通常、メールサーバには受信可能な通数に制限があるため、同一のメールアドレスへ大量送信すると受信拒否されることがあります。送信する側はテストのつもりであっても、それを受ける側は攻撃を受けていると判断してしまうためです。宛先にエイリアスアドレス(test+001@exampleのような形式のアドレス)を利用した場合も、実態としては同一のアドレスに対して送信していることに変わりないので、大量送信すべきではありません。
対策:大量メール送信テスト用の宛先を利用する
SendGridでは大量メール送信のテスト向けに「@sink.sendgrid.net」というドメインを用意しているので、是非ご利用ください。ローカルパートは自由な文字列を指定可能です(hoge@sink.sendgrid.netなど)。@sink.sendgrid.netには次の特徴があります。
- 受信通数に制限がない
- 正常応答を返す(ProcessedとDeliveredが発生する)
- 送信したメールは破棄される
テスト用に送信した場合でも課金対象となるので、ご注意ください。また、送信実績がない場合は事例2と同じように遅延が発生するため、突然の大量送信は避けてください。
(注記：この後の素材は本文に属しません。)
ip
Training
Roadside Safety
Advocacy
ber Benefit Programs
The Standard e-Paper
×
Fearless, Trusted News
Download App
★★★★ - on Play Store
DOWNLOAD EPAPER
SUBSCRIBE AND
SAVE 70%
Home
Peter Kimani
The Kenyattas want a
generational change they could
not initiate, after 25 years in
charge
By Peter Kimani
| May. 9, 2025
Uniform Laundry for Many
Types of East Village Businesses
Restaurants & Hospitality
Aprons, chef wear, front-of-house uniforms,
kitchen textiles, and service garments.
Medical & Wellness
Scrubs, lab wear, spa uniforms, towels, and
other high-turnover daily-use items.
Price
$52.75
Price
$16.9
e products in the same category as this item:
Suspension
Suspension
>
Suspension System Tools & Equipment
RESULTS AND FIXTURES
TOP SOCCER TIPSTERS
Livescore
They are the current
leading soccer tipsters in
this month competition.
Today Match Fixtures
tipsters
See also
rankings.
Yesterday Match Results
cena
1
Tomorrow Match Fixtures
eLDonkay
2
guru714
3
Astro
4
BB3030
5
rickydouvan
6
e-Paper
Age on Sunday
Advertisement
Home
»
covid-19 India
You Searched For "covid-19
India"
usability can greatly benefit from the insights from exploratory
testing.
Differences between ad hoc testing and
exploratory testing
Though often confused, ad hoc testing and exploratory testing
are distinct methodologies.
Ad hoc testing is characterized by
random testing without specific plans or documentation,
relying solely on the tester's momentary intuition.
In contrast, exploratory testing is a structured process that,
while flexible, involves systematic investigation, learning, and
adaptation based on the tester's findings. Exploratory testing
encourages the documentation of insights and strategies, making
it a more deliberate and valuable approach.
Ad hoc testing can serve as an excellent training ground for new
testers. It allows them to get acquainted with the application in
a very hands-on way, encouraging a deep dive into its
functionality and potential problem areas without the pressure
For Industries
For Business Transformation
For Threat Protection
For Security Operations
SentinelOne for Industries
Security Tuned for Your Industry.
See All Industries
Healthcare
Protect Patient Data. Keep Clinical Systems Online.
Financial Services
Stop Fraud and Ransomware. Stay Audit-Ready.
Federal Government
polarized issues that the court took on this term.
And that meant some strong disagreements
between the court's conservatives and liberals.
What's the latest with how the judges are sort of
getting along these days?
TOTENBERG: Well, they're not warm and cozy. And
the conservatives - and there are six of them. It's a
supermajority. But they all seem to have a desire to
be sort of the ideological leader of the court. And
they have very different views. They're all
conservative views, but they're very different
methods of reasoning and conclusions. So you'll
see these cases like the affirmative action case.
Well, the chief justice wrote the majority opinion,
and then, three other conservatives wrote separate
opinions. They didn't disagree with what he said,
事例5:メールが本当に送られているか確認するために、全メールにBccで自分の宛先を入れて送ったら、メールが遅延してしまったのですが…。
メールが遅延した原因は事例4と同じです。Bccで同じ宛先に大量送信しているため、受信拒否されることがあります。
対策:Deliveredイベントで確認する
Bccは、本来の宛先(To)へのメールのコピーを別途送信するものです。そのため、Bccの宛先にメールは届いているけれど、本来の宛先には受信拒否されて届かない、といったことが起こりえます。
Bccで送った宛先で受信が確認できたとしても、本来の宛先へメールが届いたかどうかは確認できないため、宛先への到達確認はActivityやEvent WebhookのDeliveredイベントで行いましょう。
以上、5つの失敗事例の紹介でした。これから大量送信される方は、是非事前の対策をしっかり取っていただければと思います。